Back in January of 2022, a container escape exploit that exploited a 3 year old bug surfaced (CVE-2022-0185). Containers without the required Linux capability? Completely unable to perform the attack. This happens over and over and over again. Don’t make it easy to exploit your containers.
Principle 15: Limit what Pods can do within your cluster
Disable the default service account from being exposed to your application. Unless you specifically need to interact with the Kubernetes API, you should not have the default service account token mounted into it. And yet, that’s the default behavior in Kubernetes.
Use Network Policies to limit what other Pods your Pod can connect to. The default free-for-all network traffic in Kubernetes is a security nightmare, because then, an attacker just needs to get into one Pod to have direct access to all others.
The perfect 10 CVSS scoring Log4J bug (CVE-2021-44228) humorously named Log4Shell was completely ineffective against containers with a locked-down Network Policy in place, which would have disallowed all egress traffic except for what is on the allowlist (and that fake LDAP server from the exploit would not have been!).
This article presents 15 principles on how to design cloud native applications and deploy them on Kubernetes. By following these principles, your cloud native application works in concert and conjunction with the Kubernetes workload orchestrator. Doing so allows you to reap all benefits offered by the Kubernetes platform, and by the cloud native way of designing and operating software.

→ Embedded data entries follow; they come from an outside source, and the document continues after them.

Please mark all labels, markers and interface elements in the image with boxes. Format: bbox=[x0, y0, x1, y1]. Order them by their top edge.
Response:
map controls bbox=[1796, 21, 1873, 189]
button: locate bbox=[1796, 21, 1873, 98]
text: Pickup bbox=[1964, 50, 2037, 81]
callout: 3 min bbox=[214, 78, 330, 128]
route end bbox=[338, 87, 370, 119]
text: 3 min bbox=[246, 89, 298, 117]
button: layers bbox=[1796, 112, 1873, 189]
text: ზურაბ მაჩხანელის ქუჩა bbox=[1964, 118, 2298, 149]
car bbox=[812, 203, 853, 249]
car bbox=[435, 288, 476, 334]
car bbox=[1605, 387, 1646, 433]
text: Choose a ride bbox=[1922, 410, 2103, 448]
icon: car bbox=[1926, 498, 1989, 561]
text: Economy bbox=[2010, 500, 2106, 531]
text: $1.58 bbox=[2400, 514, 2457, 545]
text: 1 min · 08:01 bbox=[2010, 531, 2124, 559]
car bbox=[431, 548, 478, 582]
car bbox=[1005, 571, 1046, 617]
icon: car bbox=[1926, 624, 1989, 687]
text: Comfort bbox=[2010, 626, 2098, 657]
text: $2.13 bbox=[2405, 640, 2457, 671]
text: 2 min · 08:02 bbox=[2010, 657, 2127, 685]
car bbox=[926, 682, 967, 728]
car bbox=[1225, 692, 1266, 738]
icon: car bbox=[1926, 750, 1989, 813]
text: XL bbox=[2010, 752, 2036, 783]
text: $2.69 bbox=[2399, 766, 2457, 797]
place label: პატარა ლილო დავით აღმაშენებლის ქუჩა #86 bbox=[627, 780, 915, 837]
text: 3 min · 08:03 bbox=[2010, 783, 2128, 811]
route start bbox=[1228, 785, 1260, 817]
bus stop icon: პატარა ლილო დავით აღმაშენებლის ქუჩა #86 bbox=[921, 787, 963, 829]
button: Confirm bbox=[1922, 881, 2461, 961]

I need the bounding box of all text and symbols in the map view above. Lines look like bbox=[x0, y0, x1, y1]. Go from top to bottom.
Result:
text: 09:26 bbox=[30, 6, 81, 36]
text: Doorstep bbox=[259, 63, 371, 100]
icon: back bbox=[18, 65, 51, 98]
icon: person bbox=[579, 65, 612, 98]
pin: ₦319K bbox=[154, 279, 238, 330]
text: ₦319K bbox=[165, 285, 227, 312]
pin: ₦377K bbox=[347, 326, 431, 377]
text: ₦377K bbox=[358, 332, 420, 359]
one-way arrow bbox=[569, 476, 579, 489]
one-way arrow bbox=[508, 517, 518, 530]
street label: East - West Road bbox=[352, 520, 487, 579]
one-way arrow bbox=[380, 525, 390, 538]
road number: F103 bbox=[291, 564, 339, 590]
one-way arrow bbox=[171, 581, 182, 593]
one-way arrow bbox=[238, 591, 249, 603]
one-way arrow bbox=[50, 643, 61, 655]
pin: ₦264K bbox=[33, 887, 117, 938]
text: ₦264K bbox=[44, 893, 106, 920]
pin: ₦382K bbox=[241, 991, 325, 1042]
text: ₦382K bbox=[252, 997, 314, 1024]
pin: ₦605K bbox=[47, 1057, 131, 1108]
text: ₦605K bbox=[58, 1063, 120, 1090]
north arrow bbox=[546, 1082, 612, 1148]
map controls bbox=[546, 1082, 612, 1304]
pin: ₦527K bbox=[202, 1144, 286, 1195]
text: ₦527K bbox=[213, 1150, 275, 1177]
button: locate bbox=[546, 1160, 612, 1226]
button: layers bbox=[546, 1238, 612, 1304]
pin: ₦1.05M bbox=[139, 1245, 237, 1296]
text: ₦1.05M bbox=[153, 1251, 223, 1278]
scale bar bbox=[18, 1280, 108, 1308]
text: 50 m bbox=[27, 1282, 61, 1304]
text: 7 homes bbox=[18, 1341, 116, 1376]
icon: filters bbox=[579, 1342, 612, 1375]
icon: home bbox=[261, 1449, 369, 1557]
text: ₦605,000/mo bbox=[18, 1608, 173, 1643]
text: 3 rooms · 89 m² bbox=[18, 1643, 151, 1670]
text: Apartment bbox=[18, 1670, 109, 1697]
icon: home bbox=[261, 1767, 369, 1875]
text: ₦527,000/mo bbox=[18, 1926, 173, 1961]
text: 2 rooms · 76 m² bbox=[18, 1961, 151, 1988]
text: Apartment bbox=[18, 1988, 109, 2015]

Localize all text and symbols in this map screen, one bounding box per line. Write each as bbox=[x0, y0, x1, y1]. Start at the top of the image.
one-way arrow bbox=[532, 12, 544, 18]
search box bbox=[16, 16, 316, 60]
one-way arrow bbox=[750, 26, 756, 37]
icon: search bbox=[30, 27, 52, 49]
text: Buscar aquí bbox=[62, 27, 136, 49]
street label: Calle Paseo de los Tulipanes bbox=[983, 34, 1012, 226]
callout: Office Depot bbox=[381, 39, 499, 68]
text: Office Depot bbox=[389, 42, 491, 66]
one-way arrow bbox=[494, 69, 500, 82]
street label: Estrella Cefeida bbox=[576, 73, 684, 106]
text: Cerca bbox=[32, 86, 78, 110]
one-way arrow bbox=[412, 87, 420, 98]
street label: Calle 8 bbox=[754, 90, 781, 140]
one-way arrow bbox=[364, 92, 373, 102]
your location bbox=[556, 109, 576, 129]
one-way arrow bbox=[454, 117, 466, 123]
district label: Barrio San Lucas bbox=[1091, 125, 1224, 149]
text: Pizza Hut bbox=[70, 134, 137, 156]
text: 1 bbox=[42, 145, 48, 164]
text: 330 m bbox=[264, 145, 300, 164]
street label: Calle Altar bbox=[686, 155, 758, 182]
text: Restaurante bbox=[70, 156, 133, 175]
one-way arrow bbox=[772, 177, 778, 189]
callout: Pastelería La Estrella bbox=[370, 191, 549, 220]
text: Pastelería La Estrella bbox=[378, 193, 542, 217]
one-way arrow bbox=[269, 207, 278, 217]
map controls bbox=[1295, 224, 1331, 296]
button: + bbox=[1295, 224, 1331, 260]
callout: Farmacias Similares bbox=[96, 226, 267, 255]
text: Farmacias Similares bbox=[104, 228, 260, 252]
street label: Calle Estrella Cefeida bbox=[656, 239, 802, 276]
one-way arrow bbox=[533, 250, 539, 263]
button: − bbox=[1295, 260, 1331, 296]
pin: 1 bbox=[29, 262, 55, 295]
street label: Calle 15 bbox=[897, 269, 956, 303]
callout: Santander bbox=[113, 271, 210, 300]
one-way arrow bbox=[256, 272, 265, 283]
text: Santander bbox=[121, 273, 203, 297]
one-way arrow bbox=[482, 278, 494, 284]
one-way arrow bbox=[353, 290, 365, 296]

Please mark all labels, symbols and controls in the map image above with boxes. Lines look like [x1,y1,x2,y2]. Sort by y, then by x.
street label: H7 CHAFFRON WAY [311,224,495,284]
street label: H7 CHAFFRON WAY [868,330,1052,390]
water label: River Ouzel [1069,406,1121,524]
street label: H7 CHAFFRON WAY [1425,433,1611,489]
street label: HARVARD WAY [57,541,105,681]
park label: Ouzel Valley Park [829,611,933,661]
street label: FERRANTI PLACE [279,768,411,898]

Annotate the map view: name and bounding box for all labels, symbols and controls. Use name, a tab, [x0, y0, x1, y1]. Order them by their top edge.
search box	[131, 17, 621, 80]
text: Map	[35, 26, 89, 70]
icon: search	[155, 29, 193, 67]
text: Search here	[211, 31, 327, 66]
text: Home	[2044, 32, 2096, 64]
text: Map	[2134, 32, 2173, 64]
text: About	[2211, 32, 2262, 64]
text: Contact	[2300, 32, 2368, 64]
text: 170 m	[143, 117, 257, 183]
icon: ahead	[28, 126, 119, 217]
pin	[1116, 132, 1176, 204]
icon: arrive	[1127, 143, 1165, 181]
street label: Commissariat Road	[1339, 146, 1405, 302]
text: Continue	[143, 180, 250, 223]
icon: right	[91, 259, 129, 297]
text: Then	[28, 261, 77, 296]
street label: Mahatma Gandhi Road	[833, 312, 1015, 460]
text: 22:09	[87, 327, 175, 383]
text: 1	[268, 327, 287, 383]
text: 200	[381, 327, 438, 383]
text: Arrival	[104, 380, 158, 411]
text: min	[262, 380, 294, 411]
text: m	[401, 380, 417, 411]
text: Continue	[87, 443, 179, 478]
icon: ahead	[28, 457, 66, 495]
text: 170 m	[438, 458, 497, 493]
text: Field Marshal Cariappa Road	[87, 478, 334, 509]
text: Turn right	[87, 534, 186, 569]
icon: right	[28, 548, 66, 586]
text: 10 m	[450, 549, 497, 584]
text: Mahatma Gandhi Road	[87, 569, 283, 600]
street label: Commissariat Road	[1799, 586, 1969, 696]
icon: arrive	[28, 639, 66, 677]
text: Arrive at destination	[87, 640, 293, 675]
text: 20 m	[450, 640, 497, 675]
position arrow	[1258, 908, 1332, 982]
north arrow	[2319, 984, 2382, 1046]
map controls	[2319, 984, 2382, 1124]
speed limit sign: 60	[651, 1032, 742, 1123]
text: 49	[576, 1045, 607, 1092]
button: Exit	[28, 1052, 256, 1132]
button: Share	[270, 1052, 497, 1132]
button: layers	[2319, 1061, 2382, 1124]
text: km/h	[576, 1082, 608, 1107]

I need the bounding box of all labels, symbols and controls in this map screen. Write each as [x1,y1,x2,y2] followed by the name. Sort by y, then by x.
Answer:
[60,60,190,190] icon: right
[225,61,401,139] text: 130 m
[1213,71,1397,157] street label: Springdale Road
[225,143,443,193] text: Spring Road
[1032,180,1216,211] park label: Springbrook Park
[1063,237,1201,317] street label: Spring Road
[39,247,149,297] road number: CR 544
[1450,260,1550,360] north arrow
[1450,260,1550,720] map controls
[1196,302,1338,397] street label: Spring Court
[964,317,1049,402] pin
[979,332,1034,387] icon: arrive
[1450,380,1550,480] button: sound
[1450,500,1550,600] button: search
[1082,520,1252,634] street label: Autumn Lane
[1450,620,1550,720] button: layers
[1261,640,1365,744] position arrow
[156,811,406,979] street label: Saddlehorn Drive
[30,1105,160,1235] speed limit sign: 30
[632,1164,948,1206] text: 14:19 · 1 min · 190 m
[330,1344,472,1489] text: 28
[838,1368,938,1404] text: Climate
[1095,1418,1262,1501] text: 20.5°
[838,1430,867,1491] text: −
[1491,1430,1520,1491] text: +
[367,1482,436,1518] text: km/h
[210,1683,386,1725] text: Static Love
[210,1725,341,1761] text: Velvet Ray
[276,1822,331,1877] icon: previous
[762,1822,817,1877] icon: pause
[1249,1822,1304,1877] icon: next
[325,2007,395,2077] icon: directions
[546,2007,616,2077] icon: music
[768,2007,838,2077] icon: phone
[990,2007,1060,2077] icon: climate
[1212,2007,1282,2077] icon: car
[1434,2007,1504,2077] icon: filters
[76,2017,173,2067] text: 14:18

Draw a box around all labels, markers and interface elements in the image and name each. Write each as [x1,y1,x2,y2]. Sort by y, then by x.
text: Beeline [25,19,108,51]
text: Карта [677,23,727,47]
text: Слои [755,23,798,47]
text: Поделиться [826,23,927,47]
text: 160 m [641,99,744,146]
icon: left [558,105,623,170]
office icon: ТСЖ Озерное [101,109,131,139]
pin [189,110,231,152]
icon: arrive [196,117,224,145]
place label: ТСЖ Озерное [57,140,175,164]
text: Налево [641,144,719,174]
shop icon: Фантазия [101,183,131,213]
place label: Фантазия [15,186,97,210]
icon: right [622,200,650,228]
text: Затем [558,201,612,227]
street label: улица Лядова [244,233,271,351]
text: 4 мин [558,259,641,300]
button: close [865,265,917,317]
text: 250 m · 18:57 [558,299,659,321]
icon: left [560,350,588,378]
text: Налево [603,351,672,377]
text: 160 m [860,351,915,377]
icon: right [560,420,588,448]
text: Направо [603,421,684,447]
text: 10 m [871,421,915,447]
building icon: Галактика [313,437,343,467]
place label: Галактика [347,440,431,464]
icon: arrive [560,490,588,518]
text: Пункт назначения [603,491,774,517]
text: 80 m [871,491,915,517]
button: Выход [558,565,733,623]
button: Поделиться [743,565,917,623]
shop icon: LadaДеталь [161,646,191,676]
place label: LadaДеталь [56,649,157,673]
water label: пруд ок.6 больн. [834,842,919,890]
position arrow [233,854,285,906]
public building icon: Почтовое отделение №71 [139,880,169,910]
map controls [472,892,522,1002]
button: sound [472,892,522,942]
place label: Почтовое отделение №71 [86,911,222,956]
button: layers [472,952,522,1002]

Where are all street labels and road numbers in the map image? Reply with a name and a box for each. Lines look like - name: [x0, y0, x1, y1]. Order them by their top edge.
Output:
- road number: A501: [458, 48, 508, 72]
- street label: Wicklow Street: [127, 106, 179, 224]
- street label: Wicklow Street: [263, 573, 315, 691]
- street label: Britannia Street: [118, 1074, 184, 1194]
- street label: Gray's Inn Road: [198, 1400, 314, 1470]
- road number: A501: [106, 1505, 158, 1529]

You have learned how to use Kubernetes resources correctly, prepare for automation, how to handle failures, leverage Kubernetes probing features for increased stability, prepare your application for observability, making the Kubernetes scheduler work for you, perform deployments with advanced strategies, and how to limit the attack surface of your deployed application.
Taking all these aspects into your software architecture work makes your day to day DevOps processes smoother and more dependable. Almost to the point of being boring, one could say. And that’s good, because uneventful deployment and management of software means everything just works as intended. “No news is good news”, as they say.